In der elektronischen Patientenakten soll künftig alles das gespeichert werden, was für Diagnose und Behandlung wichtig ist – zum Beispiel Laborwerte und andere Untersuchungsergebnisse, Medikamentenpläne oder auch bisherige Therapien. Wer den Arzt wechselt oder bei mehreren Ärzten in Behandlung ist, muss nicht mehr fürchten, dass wichtige Gesundheitsdaten fehlen. Röntgenbilder auf CD, Papierakten und Faxe sollen überflüssig werden. Mediziner, Physiotherapeuten, Pflegekräfte und Hebammen sollen sich mit wenigen Klicks ein Bild vom Gesundheitszustand ihrer Patienten machen oder eine Krankengeschichte lückenlos einsehen können. Als freiwilliges Angebot für die 74 Millionen gesetzlich Versicherten gibt es die elektronische Patientenakte seit Januar 2021.

Mit der elektronischen Akte werde der Patient Herr seiner Daten, warb der Minister. „Er bekommt eine geordnete Übersicht über Arztbriefe, Befunde, Medikamente.“ Das helfe auch bei der Behandlung. „Sein Arzt kann schnell erkennen, welches Medikament er zusätzlich verordnen kann, ob es Wechselwirkungen gibt. Außerdem sieht er, ob ein Kollege schon vorher dasselbe untersucht hat.“ Technisch will Lauterbach pragmatisch vorgehen. „Wir warten nicht, bis es für alle Befunde eine standardisierte Datenstruktur gibt.“ Für den Anfang werde es möglich sein, PDF- oder Word-Dateien einzuspeisen.

Datenschutzbedenken wegen „Opt-Out-Verfahren“

Lauterbachs Ziel ist es nicht nur, die Versorgung effektiver und besser zu machen – etwa, indem Mehrfachuntersuchungen unnötig werden.

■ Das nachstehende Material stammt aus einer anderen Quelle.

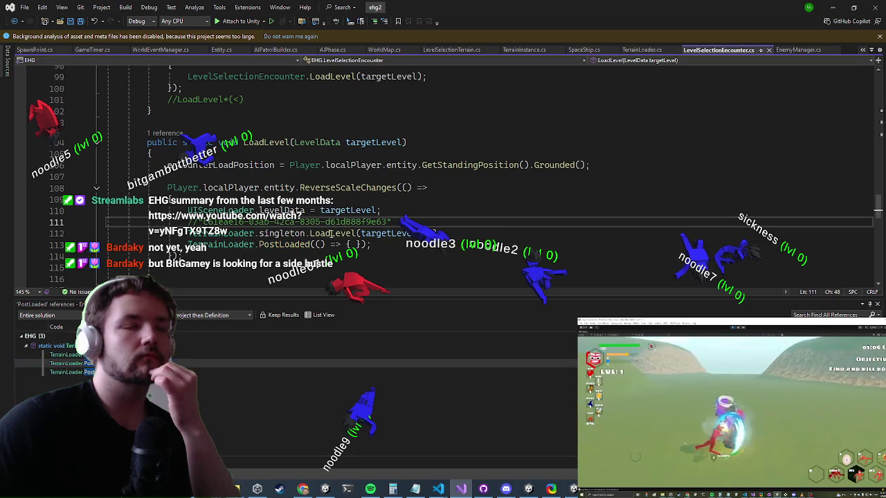
pyautogui.click(330, 233)
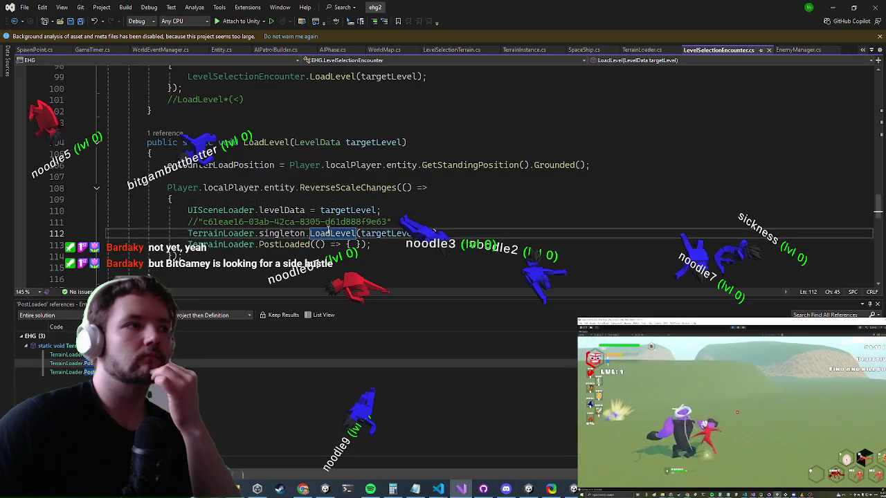
pyautogui.moveTo(325, 232)
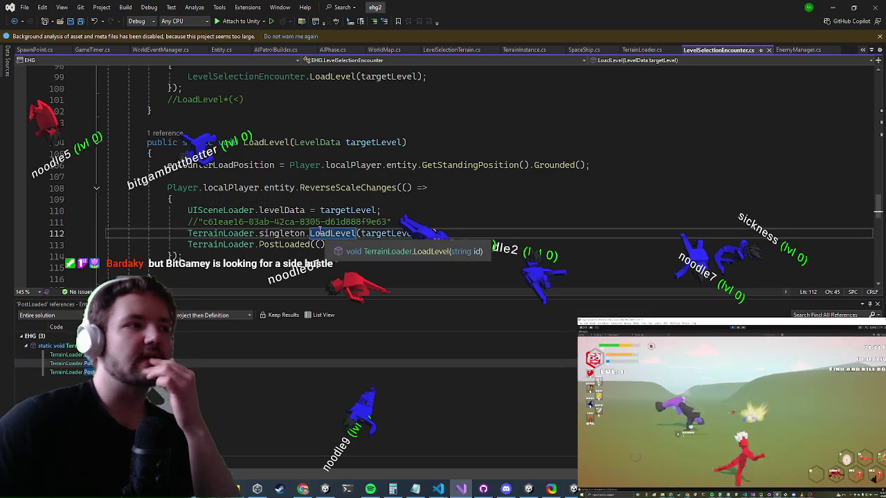
pyautogui.rightClick(320, 232)
pyautogui.click(208, 89)
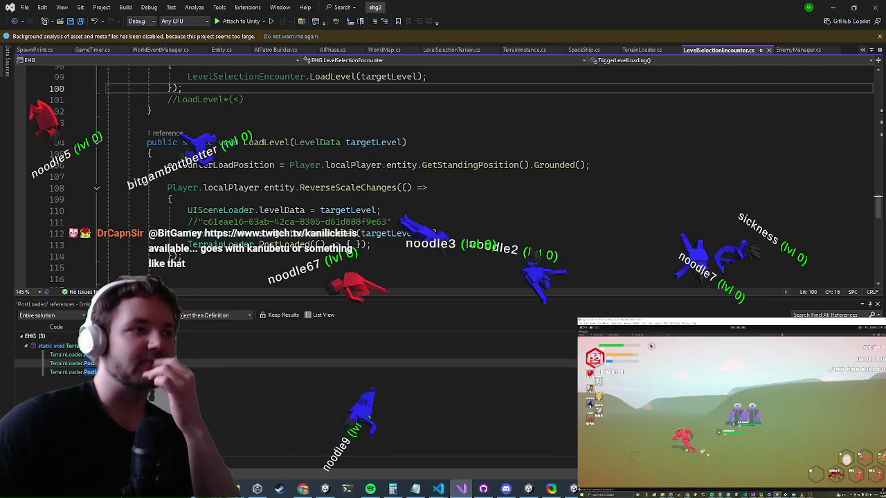
pyautogui.click(346, 233)
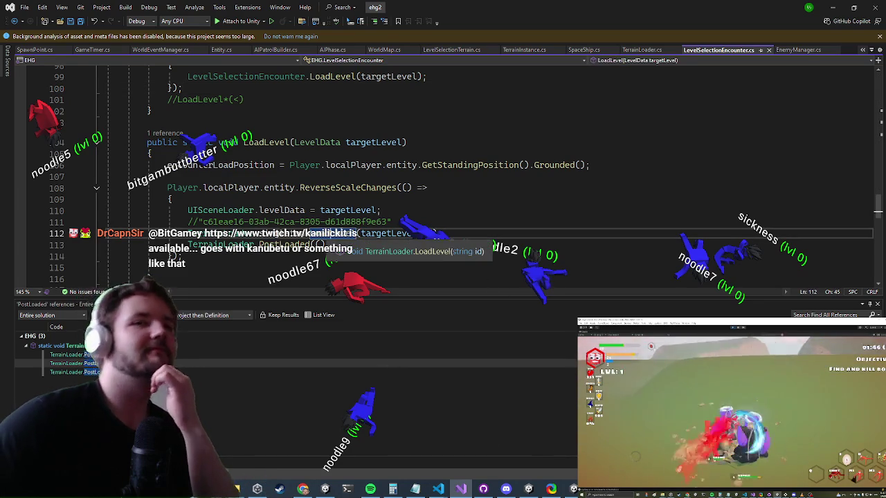
pyautogui.press('F12')
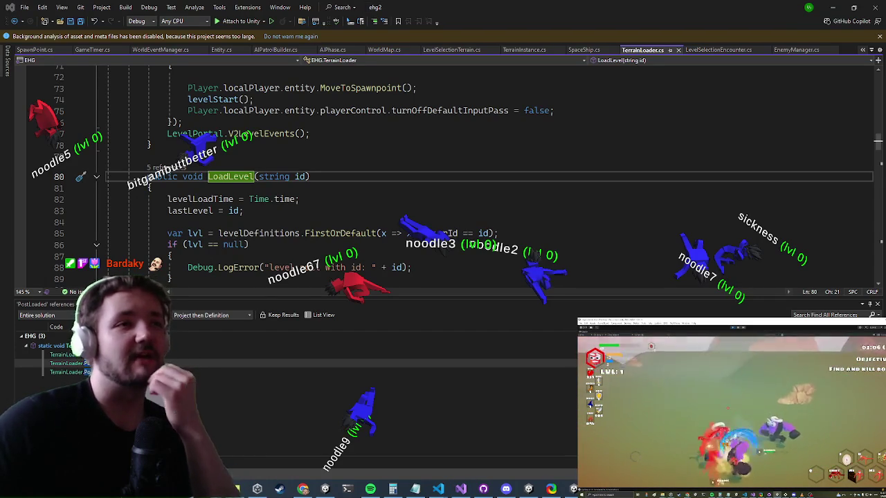
# Go from the LoadLevel signature's references back to the PostLoaded call at EnemyManager.cs line 177
pyautogui.doubleClick(277, 177)
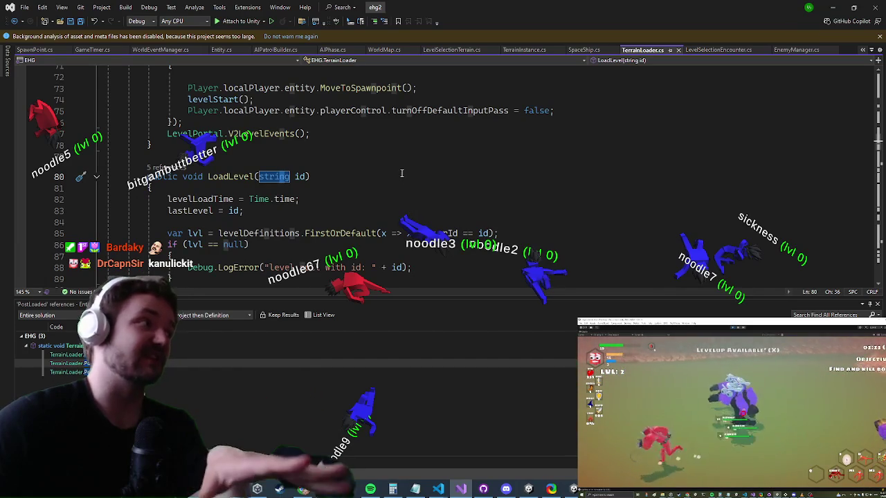
pyautogui.scroll(-2, 379, 197)
pyautogui.scroll(-2, 378, 197)
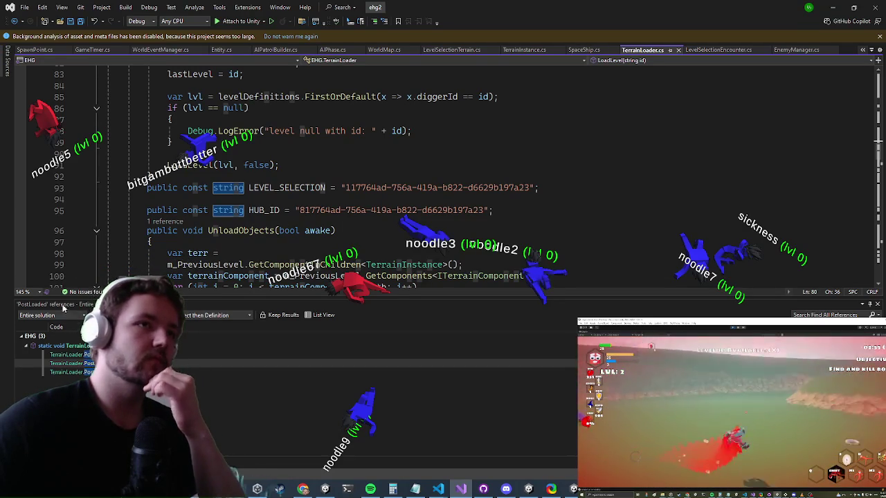
pyautogui.click(70, 354)
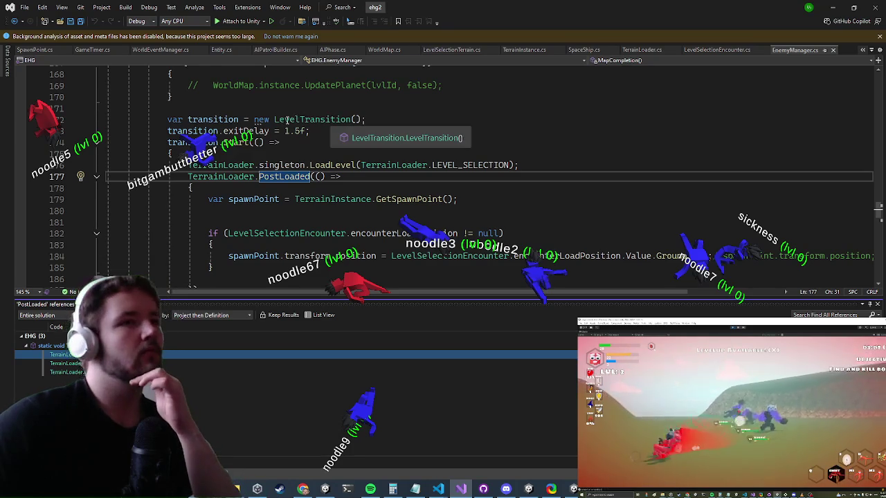
pyautogui.scroll(9, 208, 200)
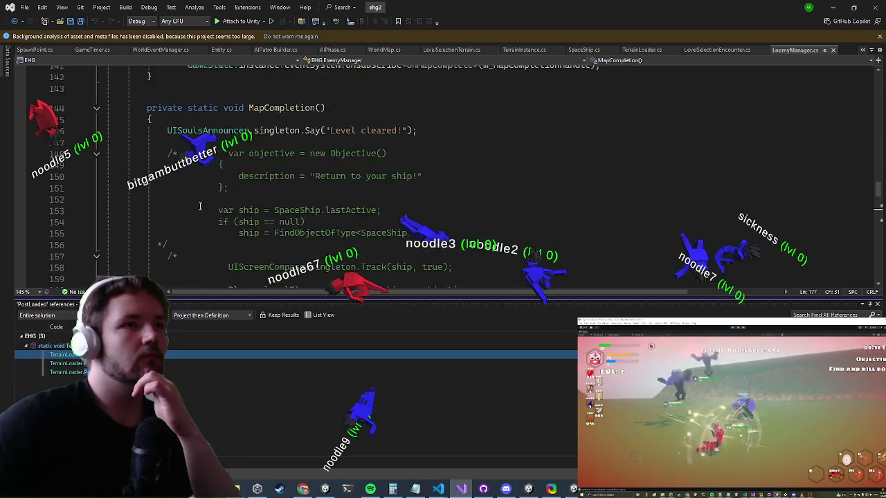
pyautogui.scroll(-12, 196, 209)
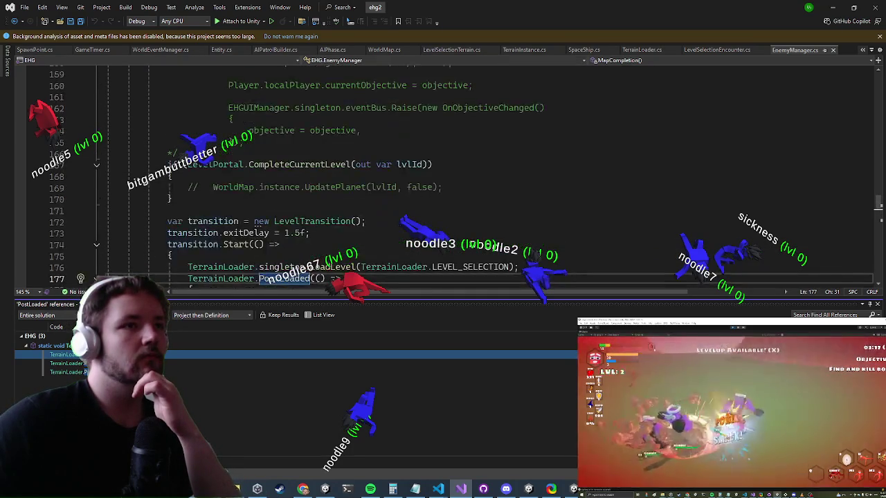
pyautogui.scroll(2, 146, 270)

Auch Forscher sollen in Deutschland bessere Bedingungen für die Entwicklung neuer Medikamente oder Therapien bekommen. Dazu sollen die Daten der Versicherten künftig pseudonymisiert für Wissenschaftler und Pharmaunternehmen bereitgestellt werden. Perspektivisch ist es zudem denkbar, dass Krankenkassen mit Hilfe der digitalen Patientenakte gezielt vor Krankheitsrisiken warnen können, um auf diese Weise schwere Erkrankungen und teure Behandlungen rechtzeitig zu verhindern.

Bei mehreren Fragen schwelt jedoch noch Streit über den Datenschutz. Der Bundesdatenschutzbeauftragte Ulrich Kelber hat sich etwa kritisch zu dem angestrebten Verfahren geäußert, auf die Akte nur zu verzichten, wenn die Patienten aktiv widersprechen. Gemeint ist das sogenannte „Opt-Out-Verfahren“: In der Diskussion ist, dass Versicherte abgestuft bestimmen können, ob sie der digitalen Akte überhaupt zustimmen, und wenn ja, wie weit der Kreis der Nutzer sein soll.

Krankenkassen unterstützen Lauterbachs Pläne für digitale Patientenakte

Denkbar ist etwa, dass ein Patient nur bestimmten Ärzten Einsicht in sämtliche Daten gewährt und die Nutzung durch Forscher oder Industrie komplett ablehnt. Großen Widerstand aus der Ärzteschaft gegen die elektronische Patientenakte erwartet der Minister offenbar nicht: „Es sind nur ganz wenige Ärzte, die damit ein Problem haben“, sagte er der „FAS“. „Ein paar lautstarke Kritiker wird es immer geben.“

Unterstützung kam bereits vom Spitzenverband der gesetzlichen Krankenkassen (GKV). „Wir freuen uns über den angekündigten Rückenwind für die Digitalisierung des Gesundheitswesens“, sagte Verbandssprecher Florian Lanz in Berlin. „Es ist höchste Eisenbahn, dass es weiter vorangeht.“ Der Verband unterstütze das Vorhaben, die elektronische Patientenakte „künftig jedem Versicherten obligatorisch zur Verfügung zu stellen“, sagte Lanz. Die Akte habe „das Potenzial, zum Herzstück eines modernisierten Gesundheitswesens zu werden“.